● What is being asked
When you reach the line containing "### BounceHunter Module" in the entries below, begin reproducing lines exactly, and stop once the line containing "- ✅ **Reliable**: Robust error handling" is done.

● Exercise materials
***

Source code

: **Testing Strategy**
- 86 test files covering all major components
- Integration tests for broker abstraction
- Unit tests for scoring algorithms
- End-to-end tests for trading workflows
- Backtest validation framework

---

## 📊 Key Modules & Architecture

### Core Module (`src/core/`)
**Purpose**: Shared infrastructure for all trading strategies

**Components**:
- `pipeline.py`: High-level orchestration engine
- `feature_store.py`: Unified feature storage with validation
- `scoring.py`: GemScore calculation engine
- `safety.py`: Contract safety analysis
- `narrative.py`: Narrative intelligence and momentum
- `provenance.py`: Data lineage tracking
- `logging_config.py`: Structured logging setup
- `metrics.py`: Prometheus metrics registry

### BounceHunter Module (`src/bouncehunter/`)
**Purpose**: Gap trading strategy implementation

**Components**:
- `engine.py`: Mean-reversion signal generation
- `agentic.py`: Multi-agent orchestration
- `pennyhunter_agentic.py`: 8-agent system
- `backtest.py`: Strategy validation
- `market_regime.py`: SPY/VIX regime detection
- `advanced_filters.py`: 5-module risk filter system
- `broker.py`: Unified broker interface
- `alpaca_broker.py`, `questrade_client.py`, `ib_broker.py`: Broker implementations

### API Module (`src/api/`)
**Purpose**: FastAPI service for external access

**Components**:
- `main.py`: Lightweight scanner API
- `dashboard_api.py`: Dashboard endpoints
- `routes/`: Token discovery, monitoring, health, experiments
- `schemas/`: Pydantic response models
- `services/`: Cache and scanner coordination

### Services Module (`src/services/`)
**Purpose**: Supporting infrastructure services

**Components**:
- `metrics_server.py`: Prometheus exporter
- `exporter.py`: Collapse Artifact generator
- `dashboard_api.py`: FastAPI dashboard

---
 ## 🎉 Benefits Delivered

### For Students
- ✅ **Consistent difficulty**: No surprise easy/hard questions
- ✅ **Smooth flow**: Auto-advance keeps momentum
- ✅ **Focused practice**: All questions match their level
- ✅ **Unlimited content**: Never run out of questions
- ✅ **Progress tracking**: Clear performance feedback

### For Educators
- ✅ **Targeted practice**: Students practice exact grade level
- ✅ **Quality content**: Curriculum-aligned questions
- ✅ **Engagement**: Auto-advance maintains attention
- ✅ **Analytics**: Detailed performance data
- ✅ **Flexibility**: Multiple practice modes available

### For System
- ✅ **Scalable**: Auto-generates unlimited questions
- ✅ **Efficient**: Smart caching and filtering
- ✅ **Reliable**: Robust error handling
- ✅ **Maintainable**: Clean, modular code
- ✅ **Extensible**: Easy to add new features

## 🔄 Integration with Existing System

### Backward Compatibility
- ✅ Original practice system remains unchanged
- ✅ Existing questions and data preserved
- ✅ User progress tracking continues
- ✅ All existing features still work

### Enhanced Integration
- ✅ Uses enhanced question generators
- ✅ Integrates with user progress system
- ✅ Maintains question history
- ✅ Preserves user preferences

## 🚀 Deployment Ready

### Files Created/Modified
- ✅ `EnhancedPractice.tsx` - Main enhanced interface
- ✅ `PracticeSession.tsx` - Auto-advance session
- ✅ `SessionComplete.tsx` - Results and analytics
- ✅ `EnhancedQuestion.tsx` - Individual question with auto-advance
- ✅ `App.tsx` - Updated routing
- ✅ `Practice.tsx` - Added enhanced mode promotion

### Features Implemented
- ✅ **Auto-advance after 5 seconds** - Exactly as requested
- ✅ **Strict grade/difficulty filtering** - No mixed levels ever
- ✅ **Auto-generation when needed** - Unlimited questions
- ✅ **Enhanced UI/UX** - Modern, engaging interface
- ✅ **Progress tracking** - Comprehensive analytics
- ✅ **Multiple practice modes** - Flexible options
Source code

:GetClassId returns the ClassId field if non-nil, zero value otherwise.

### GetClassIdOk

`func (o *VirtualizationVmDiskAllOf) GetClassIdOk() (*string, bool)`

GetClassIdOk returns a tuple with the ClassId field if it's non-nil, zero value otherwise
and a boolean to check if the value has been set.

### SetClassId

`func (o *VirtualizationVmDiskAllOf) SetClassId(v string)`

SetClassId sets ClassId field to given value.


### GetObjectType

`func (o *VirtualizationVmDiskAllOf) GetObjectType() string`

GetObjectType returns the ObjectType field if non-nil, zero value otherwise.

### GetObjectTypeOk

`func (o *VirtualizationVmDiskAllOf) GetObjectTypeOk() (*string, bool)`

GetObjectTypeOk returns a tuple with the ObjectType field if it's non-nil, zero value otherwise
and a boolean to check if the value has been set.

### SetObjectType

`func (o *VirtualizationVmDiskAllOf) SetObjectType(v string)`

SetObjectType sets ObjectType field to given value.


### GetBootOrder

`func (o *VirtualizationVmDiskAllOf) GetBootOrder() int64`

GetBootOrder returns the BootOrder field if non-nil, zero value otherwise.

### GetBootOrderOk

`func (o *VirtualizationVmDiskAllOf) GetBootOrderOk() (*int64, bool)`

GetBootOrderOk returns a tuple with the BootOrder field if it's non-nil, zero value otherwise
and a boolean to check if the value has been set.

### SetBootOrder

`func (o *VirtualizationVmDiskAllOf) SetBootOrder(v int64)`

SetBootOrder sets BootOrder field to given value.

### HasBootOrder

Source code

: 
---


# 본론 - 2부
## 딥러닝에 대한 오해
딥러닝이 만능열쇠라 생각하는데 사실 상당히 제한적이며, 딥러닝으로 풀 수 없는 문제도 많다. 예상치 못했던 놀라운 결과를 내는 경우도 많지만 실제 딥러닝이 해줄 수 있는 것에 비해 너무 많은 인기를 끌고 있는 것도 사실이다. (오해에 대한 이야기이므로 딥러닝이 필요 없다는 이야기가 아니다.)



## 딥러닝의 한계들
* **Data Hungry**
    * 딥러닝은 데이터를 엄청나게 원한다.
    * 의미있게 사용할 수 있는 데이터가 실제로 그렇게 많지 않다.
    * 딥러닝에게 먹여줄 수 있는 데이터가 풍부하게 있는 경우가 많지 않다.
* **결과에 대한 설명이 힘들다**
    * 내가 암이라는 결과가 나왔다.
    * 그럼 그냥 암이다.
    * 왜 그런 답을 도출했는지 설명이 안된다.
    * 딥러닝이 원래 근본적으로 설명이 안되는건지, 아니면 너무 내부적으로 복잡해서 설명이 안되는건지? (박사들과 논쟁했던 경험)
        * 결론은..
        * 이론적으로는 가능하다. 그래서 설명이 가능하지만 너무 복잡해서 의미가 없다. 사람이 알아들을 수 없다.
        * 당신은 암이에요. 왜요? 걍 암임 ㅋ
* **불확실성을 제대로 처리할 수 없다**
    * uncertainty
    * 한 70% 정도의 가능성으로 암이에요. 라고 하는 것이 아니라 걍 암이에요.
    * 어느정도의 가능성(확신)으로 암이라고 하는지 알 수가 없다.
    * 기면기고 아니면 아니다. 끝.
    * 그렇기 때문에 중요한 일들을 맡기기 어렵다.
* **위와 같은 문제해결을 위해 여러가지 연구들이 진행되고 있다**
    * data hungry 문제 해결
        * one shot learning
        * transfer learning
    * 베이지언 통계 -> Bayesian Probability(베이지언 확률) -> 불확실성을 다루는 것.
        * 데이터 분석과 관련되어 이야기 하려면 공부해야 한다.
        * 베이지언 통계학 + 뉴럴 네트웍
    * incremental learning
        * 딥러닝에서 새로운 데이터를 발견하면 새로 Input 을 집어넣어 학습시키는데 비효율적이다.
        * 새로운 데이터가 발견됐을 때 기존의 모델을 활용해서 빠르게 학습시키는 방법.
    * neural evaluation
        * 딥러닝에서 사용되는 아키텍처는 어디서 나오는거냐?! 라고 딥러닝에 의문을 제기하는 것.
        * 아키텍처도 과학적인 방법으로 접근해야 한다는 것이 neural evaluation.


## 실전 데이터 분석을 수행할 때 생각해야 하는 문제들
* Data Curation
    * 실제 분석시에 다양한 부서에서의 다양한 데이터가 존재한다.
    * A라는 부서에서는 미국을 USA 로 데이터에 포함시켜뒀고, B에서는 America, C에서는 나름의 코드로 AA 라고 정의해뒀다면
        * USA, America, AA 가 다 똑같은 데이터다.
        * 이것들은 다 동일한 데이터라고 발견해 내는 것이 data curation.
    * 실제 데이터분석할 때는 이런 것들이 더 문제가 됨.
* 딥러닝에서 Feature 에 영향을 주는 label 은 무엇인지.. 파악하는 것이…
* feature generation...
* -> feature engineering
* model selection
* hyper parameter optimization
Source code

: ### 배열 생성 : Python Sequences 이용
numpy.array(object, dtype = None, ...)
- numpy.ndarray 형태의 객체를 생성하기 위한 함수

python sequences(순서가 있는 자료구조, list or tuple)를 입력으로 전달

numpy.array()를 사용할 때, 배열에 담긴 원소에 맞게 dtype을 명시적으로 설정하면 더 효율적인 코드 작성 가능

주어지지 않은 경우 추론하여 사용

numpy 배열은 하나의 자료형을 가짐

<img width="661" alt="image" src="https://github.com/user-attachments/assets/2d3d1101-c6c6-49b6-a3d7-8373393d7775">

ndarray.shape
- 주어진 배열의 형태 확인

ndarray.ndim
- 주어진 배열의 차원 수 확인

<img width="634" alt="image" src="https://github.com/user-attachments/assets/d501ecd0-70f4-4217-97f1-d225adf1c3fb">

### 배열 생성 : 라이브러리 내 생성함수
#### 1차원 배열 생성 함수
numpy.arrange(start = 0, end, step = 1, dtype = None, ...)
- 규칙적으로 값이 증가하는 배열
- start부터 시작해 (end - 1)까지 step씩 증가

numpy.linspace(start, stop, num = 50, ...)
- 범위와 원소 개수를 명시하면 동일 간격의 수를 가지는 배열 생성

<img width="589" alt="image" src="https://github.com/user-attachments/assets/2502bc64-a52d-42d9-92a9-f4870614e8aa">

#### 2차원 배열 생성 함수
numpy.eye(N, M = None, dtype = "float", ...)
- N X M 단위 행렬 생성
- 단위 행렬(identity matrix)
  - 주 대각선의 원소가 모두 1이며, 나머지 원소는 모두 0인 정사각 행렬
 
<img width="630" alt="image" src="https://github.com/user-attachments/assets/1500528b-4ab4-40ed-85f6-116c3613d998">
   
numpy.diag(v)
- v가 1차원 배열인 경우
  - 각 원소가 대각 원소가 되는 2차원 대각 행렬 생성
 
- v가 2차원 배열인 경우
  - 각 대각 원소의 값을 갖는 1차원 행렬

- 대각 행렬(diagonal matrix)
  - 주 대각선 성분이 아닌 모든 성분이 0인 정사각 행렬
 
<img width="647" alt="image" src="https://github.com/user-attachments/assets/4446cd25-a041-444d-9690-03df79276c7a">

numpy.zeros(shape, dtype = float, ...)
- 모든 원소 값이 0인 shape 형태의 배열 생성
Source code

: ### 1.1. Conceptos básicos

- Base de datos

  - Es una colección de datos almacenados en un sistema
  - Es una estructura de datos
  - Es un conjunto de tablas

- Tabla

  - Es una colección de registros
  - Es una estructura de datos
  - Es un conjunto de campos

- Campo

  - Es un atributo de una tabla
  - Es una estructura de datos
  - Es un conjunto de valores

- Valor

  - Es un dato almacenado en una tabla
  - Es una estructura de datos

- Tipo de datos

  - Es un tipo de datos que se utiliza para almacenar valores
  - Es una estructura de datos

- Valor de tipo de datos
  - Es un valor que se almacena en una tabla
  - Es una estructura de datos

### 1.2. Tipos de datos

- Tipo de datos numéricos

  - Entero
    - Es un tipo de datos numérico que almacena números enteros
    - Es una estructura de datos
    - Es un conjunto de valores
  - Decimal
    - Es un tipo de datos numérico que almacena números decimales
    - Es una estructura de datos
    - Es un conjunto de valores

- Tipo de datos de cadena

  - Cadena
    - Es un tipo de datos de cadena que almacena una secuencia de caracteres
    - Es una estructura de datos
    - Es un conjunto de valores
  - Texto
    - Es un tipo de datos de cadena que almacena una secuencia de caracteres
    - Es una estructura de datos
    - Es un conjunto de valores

***

● Task solution
### BounceHunter Module (`src/bouncehunter/`)
**Purpose**: Gap trading strategy implementation

**Components**:
- `engine.py`: Mean-reversion signal generation
- `agentic.py`: Multi-agent orchestration
- `pennyhunter_agentic.py`: 8-agent system
- `backtest.py`: Strategy validation
- `market_regime.py`: SPY/VIX regime detection
- `advanced_filters.py`: 5-module risk filter system
- `broker.py`: Unified broker interface
- `alpaca_broker.py`, `questrade_client.py`, `ib_broker.py`: Broker implementations

### API Module (`src/api/`)
**Purpose**: FastAPI service for external access

**Components**:
- `main.py`: Lightweight scanner API
- `dashboard_api.py`: Dashboard endpoints
- `routes/`: Token discovery, monitoring, health, experiments
- `schemas/`: Pydantic response models
- `services/`: Cache and scanner coordination

### Services Module (`src/services/`)
**Purpose**: Supporting infrastructure services

**Components**:
- `metrics_server.py`: Prometheus exporter
- `exporter.py`: Collapse Artifact generator
- `dashboard_api.py`: FastAPI dashboard

---
 ## 🎉 Benefits Delivered

### For Students
- ✅ **Consistent difficulty**: No surprise easy/hard questions
- ✅ **Smooth flow**: Auto-advance keeps momentum
- ✅ **Focused practice**: All questions match their level
- ✅ **Unlimited content**: Never run out of questions
- ✅ **Progress tracking**: Clear performance feedback

### For Educators
- ✅ **Targeted practice**: Students practice exact grade level
- ✅ **Quality content**: Curriculum-aligned questions
- ✅ **Engagement**: Auto-advance maintains attention
- ✅ **Analytics**: Detailed performance data
- ✅ **Flexibility**: Multiple practice modes available

### For System
- ✅ **Scalable**: Auto-generates unlimited questions
- ✅ **Efficient**: Smart caching and filtering
- ✅ **Reliable**: Robust error handling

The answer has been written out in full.